La seule énergie juste du spectacle est apportée par Seng-Hyoun Ko. Son entrée fait éprouver la première excitation vocale de la soirée. Comment appécier Verdi si on n'est pas excité par les voix qui le servent? Certes, le phrasé du Coréen est parfois un peu fruste, mais tout à fait supportable pour Amonasro, dont il traduit bien le caractère.
Marianne Cornetti aussi est une vraie voix verdienne. D'abord un peu fade, sa prestation culmine magistralement au premier tableau de l'acte IV.
Indra Thomas séduit mais ne convainc pas totalement, semblant encore fragile et parfois aux limites de ses possibilités. La lourdeur de son rôle relativement à sa voix compromet parfois son intonation de l'aigu, souvent pris par en-dessous.
Orlin Anastassov est un Ramfis très correct, tandis que Daniel Borowski est un roi d'Égypte vocalement bien pâteux. On le croit un peu vieillissant avant de le découvrir tout jeune dans le programme, ayant manifestement déjà grossi sa voix dans des rôles abordés trop tôt.

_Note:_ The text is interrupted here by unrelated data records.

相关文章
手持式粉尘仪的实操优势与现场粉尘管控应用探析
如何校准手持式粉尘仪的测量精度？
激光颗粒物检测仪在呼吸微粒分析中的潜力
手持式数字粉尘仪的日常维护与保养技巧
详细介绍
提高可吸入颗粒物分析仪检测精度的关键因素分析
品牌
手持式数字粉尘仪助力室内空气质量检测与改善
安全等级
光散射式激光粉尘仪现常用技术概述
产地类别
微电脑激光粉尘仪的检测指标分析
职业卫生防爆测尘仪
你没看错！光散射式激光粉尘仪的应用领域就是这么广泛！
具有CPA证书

Si mise en scène et décor restent dans une neutralité acceptable, le ballet des prisonniers se détache par sa laideur et son mauvais goût. Les costumes en sont hideux, les mouvements inintéressants et mal exécutés. Pour l'aspect "grand spectacle" de la soirée, la "mer humaine" accompagnant la galère de Radamès est plutôt amusante et bienvenue. Cette scène du triomphe, que tout le monde attend, semble avoir été bien répétée et avoir stimulé un peu l'orchestre.